Personal information
- Full name: Martin McKinnon
- Born: 5 July 1975 (age 50) Adelaide
- Original team: Central District
- Draft: 26th, 1992 AFL draft
- Height: 189 cm (6 ft 2 in)
- Weight: 94 kg (207 lb)

Playing career^{1}
- Years: Club / Games (Goals)
- 1994 – 1995: Adelaide / 25 0(7)
- 1996 – 1998: Geelong / 54 (38)
- 1999 – 2000: Brisbane Lions / 07 0(5)
- Total:  / 86 (50)
- ^{1} Playing statistics correct to the end of 2000.

Career highlights
- AFL Rising Star nominee: 1995;

= Martin McKinnon =

Australian rules footballer

Martin "Marty" McKinnon (born 5 July 1975 in Adelaide) is a former Australian rules footballer who played with Adelaide, Geelong and the Brisbane Lions in the Australian Football League (AFL).

McKinnon was recruited by Adelaide in the 1992 AFL draft, with their first ever national draft pick. He was the youngest player on Adelaide's list at the time and played for Central District in the SANFL when not appearing with Adelaide. He made his AFL debut late in the 1994 AFL season and was a regular in the team the following year, playing mostly as a wingman.

He twice received the maximum three Brownlow votes while with Adelaide, for 23 disposals in a win over reigning premiers Essendon in 1994 and for 25 disposals against St Kilda for which he received an AFL Rising Star nomination in 1995. He also represented South Australia's State of Origin side in their 1995 encounter against Victoria.
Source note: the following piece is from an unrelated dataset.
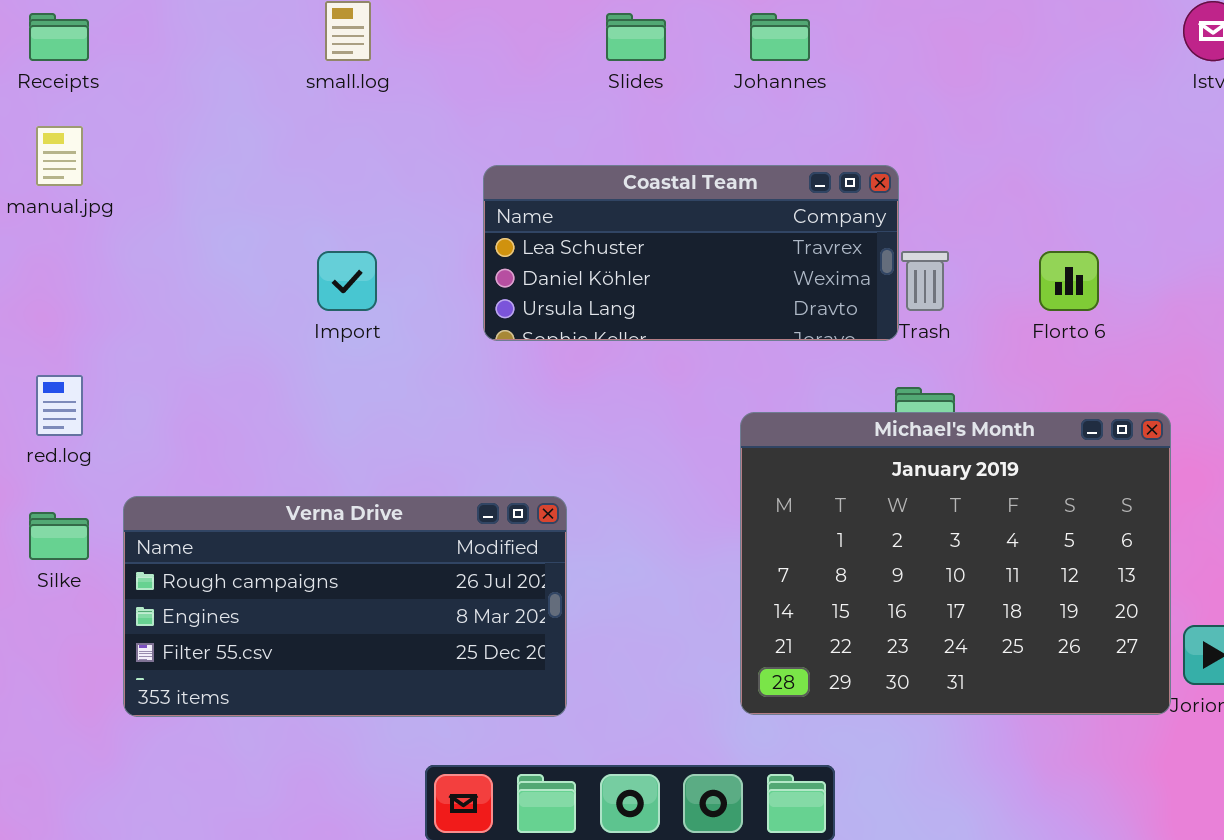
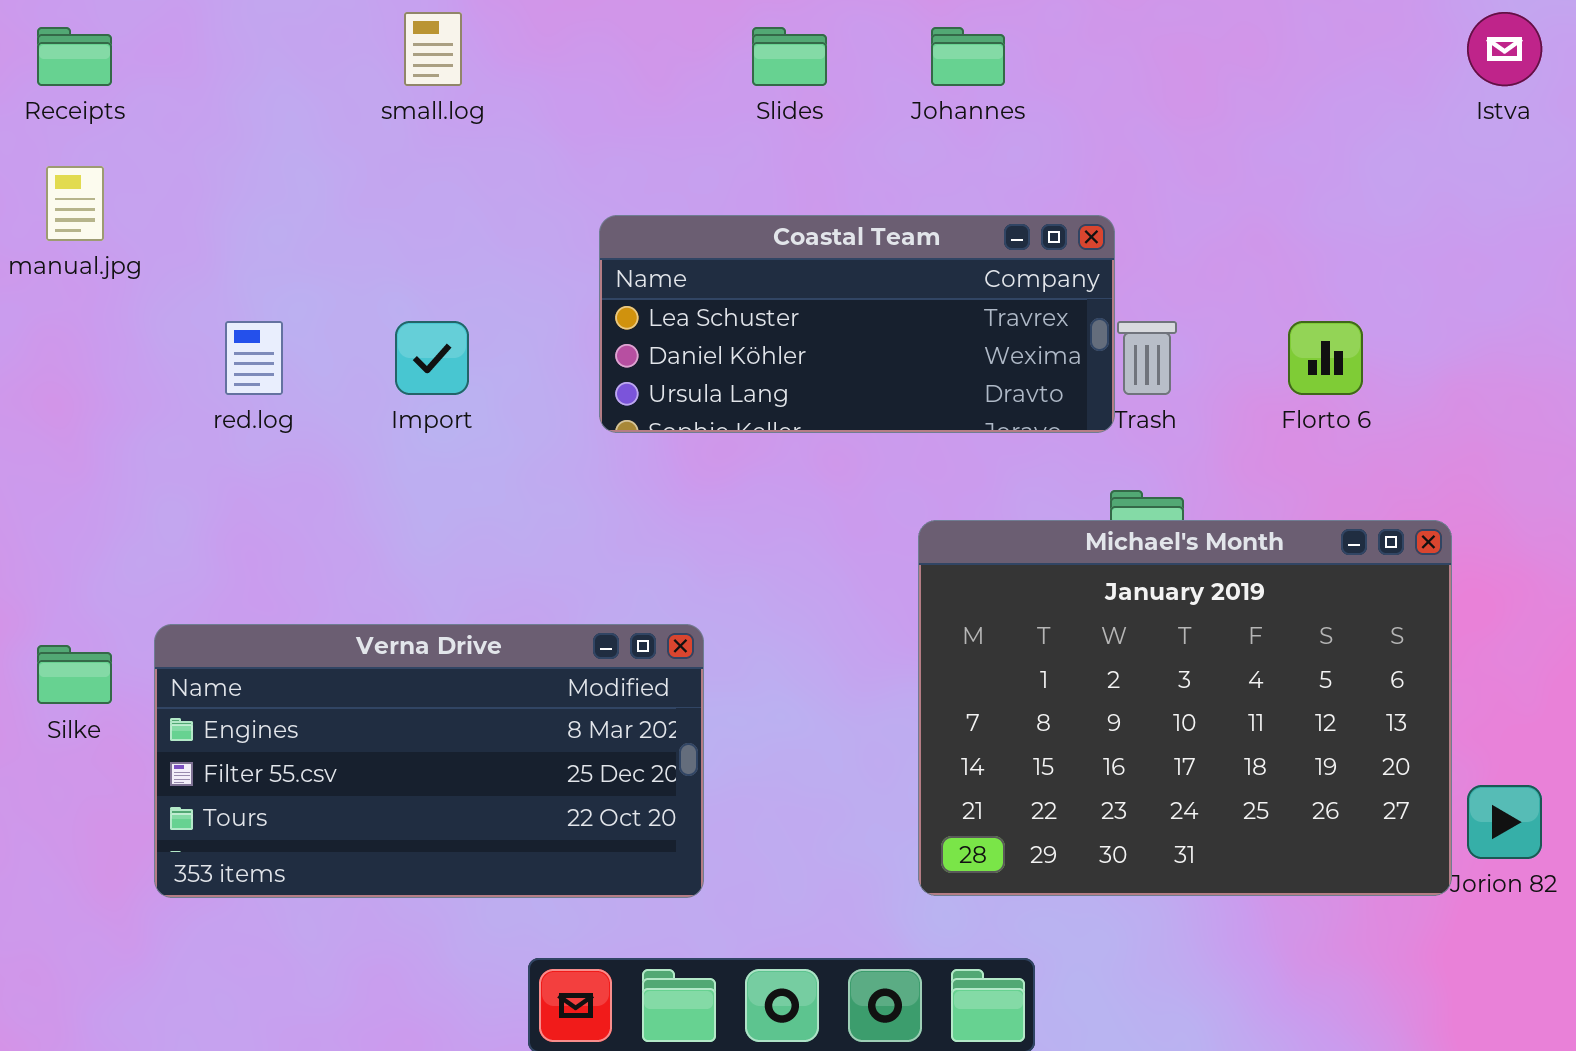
red.log: [36,375,83,436] -> [225,321,283,395], moved
Verna Drive: [123,496,567,717] -> [154,624,704,898], scrolled down 1 row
A left footer, McKinnon was traded to Geelong at the end of the 1995 season in a trade which helped bring Darren Jarman to Adelaide. He played in Geelong's first 18 games in 1996 and also a Qualifying Final. In 1997 he did not miss a game and appeared in two further finals. He had been used as a small forward that season and kicked 23 goals.

After three seasons at Geelong, McKinnon was traded to Brisbane for Scott Bamford and Tristan Lynch.

The nephew of SANFL great Phil Gallagher, McKinnon returned to his initial club Central District in 2001 and played in a premiership.